Immer noch müssen die Sinti und Roma als Sündenböcke herhalten. „Dass, wenn es zu Seuchen und Epidemien kommt, Juden sowie Sinti und Roma beschuldigt werden, kennen wir schon aus der Geschichte.“ (Romani Rose, Zentralratsvorsitzender deutscher Sinti und Roma). Zuletzt anlässlich des Pandemieausbruchs beim Großschlachter Tönnies. Für die Roma ist die Lage in Ungarn, Albanien, dem Kosovo, Bulgarien und Rumänien wohl noch schlechter. In der deutschen EU-Präsidentschaft hat die Gleichstellung der Sinti und Roma eine hohe Priorität. Staatsminister Michael Roth: „Deutschland trägt aus historischen Gründen eine besondere Verantwortung gegenüber diesem Volk.“ (Francesca Polistina, SZ 1./2.8.20).

2968: DFG löscht Beitrag von Dieter Nuhr.

Sonntag, August 2nd, 2020

Für den Kabarettisten Dieter Nuhr, 59, bedeutet Wissenschaft, eine „begründete Meinung zu haben“. „Wissenschaft ist gerade, dass sich die Meinung ändert, wenn sich die Faktenlage ändert.“ Wissenschaft sei „die einzig vernünftige Wissensbasis, die wir haben.
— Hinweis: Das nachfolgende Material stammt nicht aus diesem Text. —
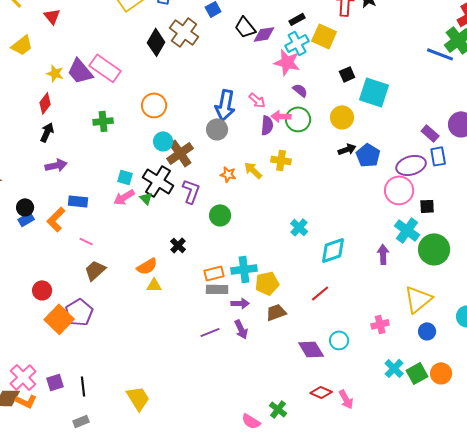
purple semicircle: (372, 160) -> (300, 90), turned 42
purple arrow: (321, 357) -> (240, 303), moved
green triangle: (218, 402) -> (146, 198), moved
Deshalb ist sie so wichtig.“

Das sehen nicht alle so.

Sie fühlen sich von Dieter Nuhr durch seine Kritik in einem Kommentar bei der DFG an Klimaaktivisten provoziert. Sie bezeichnen ihn als „Wissenschaftsleugner“ und nennen ihn in einem Atemzug mit dem Verschwörungstheoretiker Ken Jebsen. Sie kritiseren die DFG, weil sie Dieter Nuhr die Möglichkeit zu einem Kommentar eingeräumt hat. Die DFG ist eingeknickt und hat Nuhrs Kommentar gelöscht.

Da rufen andere „Zensur“.

Für Dieter Nuhr ist die Löschung „nicht nur merkwürdig, sondern geradezu alarmierend“. „Es wurde bereits des Öfteren versucht, mich als Wissenschaftsfeind darzustellen, weil ich oft darauf hinweise, dass der Begriff der Wissenschaft nicht missbraucht werden darf, um eine absolute Wahrheit zu proklamieren“. Auch unter Klimawissenschaftlern gebe es zahllose gut begründete Szenarien. „Diese Tatsache zu erwähnen hat mir viel Ärger eingebracht. Es gibt weltweit – Stichwort cancel culture – zunehmend mächtiger werdende Versuche, kritische Stimmen mundtot zu machen. Die DFG hat sich dem nun angeschlossen. Das ist sehr bedenklich.“

In einem Brief an die DFG formuliert Dieter Nuhr: „Die DFG unterwirft sich den Krawallmachern, die im Internet systematisch an der Unterdrückung kritischer Stimmen arbeiten, die in der Mitte des politischen Spektrums stehen.“ (Curd Wunderlich, Welt 1.8.20)

Kommentar W.S.: Dieter Nuhr hat vollkommen recht.